◆ Task details
Every line below from the one containing "succulent plant: none" to the final line must be reproduced exactly, and no other line may appear in the answer.

◆ Record excerpts
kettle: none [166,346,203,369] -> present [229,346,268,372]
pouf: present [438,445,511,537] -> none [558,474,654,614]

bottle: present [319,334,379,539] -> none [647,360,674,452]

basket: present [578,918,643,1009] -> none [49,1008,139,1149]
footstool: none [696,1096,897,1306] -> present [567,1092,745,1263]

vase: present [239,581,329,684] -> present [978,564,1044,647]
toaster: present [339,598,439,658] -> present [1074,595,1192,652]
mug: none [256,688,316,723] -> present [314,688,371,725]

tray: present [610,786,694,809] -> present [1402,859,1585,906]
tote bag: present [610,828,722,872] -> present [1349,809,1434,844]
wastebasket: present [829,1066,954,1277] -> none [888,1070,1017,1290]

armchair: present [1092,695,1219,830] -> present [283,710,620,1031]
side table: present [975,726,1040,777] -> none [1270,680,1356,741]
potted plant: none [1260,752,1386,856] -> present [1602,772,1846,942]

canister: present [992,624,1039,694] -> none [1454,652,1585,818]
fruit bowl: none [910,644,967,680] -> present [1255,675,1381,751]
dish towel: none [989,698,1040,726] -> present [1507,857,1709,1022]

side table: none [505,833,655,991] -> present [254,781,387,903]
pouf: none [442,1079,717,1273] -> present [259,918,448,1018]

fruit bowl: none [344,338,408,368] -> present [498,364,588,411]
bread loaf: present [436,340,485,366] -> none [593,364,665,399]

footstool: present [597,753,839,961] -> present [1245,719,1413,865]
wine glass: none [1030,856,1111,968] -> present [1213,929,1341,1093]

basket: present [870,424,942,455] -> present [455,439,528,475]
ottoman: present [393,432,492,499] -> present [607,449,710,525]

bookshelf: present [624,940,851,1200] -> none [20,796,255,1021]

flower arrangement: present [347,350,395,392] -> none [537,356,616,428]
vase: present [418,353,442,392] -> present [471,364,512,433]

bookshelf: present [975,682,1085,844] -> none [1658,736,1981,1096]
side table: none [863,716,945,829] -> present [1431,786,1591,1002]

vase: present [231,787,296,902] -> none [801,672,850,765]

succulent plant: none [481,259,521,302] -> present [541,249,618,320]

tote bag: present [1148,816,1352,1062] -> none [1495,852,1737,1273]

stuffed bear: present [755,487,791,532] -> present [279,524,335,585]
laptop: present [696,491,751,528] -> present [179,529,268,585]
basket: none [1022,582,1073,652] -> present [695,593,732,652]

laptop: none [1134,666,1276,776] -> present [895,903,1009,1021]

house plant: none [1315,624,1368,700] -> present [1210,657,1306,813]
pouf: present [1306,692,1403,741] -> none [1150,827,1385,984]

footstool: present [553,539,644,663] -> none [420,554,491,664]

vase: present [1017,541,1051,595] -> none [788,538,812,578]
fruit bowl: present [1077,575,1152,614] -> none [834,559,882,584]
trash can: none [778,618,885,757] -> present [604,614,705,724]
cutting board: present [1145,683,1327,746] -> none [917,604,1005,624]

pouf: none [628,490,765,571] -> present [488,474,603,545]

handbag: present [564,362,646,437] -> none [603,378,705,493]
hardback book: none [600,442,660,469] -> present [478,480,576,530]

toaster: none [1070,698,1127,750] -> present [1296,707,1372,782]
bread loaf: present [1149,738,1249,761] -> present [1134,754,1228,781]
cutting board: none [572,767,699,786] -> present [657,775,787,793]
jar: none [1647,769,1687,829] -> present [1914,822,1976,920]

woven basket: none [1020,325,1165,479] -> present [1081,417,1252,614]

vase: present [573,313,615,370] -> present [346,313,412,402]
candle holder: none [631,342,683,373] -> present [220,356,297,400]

◆ Answer below
succulent plant: none [481,259,521,302] -> present [541,249,618,320]

tote bag: present [1148,816,1352,1062] -> none [1495,852,1737,1273]

stuffed bear: present [755,487,791,532] -> present [279,524,335,585]
laptop: present [696,491,751,528] -> present [179,529,268,585]
basket: none [1022,582,1073,652] -> present [695,593,732,652]

laptop: none [1134,666,1276,776] -> present [895,903,1009,1021]

house plant: none [1315,624,1368,700] -> present [1210,657,1306,813]
pouf: present [1306,692,1403,741] -> none [1150,827,1385,984]

footstool: present [553,539,644,663] -> none [420,554,491,664]

vase: present [1017,541,1051,595] -> none [788,538,812,578]
fruit bowl: present [1077,575,1152,614] -> none [834,559,882,584]
trash can: none [778,618,885,757] -> present [604,614,705,724]
cutting board: present [1145,683,1327,746] -> none [917,604,1005,624]

pouf: none [628,490,765,571] -> present [488,474,603,545]

handbag: present [564,362,646,437] -> none [603,378,705,493]
hardback book: none [600,442,660,469] -> present [478,480,576,530]

toaster: none [1070,698,1127,750] -> present [1296,707,1372,782]
bread loaf: present [1149,738,1249,761] -> present [1134,754,1228,781]
cutting board: none [572,767,699,786] -> present [657,775,787,793]
jar: none [1647,769,1687,829] -> present [1914,822,1976,920]

woven basket: none [1020,325,1165,479] -> present [1081,417,1252,614]

vase: present [573,313,615,370] -> present [346,313,412,402]
candle holder: none [631,342,683,373] -> present [220,356,297,400]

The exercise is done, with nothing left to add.